### INSTRUCTION
Repeat exactly, and only, the lines from the line containing "Wisdom Plans" through the last line of the records below, including both.

Records excerpted from a collection:
# # # # #

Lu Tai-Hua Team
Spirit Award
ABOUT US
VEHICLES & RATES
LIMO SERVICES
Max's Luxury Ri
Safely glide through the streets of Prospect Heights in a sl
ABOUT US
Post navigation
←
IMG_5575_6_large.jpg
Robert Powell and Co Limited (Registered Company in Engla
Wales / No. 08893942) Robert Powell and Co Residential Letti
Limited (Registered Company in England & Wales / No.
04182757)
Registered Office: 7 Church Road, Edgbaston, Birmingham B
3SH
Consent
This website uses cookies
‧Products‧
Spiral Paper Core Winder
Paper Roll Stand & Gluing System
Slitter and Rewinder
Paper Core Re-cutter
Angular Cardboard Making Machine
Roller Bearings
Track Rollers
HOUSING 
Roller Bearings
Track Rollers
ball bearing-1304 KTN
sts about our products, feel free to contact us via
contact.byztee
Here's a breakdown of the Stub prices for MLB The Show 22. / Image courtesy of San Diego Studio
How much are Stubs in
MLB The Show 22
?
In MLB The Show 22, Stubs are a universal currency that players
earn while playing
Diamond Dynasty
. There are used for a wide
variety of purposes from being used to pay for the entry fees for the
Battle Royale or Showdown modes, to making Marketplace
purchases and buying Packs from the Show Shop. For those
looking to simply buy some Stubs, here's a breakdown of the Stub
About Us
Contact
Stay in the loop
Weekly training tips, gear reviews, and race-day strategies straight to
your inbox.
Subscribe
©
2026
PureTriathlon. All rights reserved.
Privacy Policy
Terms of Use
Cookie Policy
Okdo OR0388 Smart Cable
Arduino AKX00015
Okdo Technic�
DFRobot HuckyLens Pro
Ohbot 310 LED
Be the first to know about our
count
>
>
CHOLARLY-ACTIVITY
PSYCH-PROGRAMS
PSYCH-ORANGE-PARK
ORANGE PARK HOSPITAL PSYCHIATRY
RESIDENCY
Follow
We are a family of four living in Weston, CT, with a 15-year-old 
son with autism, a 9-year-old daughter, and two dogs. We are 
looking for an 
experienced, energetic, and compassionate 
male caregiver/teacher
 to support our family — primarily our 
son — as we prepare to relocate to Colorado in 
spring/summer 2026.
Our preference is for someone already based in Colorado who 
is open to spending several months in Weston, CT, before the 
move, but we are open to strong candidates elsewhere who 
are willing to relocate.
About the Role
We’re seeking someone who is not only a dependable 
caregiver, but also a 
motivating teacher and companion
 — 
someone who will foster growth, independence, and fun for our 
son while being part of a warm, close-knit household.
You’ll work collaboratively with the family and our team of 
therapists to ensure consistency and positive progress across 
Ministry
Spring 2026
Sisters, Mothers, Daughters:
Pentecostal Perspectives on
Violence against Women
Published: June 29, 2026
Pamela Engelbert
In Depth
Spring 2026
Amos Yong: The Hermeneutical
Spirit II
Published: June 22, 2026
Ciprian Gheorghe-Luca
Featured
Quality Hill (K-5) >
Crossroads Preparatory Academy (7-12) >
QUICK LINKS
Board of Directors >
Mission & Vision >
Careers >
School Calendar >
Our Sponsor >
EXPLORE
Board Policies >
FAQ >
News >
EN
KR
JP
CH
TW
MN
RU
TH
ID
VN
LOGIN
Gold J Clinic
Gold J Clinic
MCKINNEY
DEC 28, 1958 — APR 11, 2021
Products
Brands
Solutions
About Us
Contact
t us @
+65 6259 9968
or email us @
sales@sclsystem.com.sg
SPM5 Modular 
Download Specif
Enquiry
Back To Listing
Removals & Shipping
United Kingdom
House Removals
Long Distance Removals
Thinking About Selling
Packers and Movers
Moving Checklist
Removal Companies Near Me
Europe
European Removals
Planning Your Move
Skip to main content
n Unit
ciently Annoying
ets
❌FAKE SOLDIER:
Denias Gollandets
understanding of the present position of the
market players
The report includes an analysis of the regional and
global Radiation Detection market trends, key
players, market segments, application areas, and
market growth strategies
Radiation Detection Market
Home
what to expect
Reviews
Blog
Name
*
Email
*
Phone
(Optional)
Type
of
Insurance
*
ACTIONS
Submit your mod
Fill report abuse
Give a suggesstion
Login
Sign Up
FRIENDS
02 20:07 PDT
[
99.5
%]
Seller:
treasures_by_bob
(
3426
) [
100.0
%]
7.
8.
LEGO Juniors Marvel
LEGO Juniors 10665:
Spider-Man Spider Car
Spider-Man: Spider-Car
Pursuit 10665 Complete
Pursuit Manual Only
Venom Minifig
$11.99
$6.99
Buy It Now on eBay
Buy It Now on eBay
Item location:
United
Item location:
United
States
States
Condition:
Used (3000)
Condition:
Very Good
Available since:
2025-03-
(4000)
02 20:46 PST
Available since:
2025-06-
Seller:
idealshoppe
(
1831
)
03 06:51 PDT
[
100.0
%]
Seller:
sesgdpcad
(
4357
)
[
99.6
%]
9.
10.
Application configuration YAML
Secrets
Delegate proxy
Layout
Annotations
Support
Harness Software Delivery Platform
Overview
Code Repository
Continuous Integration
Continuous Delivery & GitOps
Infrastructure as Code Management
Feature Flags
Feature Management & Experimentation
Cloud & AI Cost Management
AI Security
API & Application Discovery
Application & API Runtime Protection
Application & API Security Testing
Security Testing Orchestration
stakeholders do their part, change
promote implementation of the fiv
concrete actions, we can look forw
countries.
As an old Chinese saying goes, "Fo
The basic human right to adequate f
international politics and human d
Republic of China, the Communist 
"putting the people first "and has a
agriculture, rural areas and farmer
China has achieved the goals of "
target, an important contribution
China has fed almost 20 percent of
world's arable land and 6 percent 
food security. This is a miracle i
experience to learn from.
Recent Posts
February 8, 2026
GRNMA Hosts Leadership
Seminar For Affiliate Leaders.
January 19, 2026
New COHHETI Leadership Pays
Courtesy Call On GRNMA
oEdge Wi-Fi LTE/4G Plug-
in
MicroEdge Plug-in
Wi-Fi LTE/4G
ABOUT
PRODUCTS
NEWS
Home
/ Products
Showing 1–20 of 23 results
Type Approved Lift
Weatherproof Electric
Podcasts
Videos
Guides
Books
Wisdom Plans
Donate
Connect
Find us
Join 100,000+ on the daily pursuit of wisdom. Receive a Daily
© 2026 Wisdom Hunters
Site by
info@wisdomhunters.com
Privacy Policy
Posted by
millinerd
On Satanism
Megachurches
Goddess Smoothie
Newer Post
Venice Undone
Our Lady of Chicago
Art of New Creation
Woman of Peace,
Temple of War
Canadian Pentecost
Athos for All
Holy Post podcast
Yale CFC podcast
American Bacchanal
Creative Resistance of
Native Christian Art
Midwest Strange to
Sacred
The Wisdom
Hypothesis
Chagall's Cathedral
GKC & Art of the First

# # # # #

### RESULT
Wisdom Plans
Donate
Connect
Find us
Join 100,000+ on the daily pursuit of wisdom. Receive a Daily
© 2026 Wisdom Hunters
Site by
info@wisdomhunters.com
Privacy Policy
Posted by
millinerd
On Satanism
Megachurches
Goddess Smoothie
Newer Post
Venice Undone
Our Lady of Chicago
Art of New Creation
Woman of Peace,
Temple of War
Canadian Pentecost
Athos for All
Holy Post podcast
Yale CFC podcast
American Bacchanal
Creative Resistance of
Native Christian Art
Midwest Strange to
Sacred
The Wisdom
Hypothesis
Chagall's Cathedral
GKC & Art of the First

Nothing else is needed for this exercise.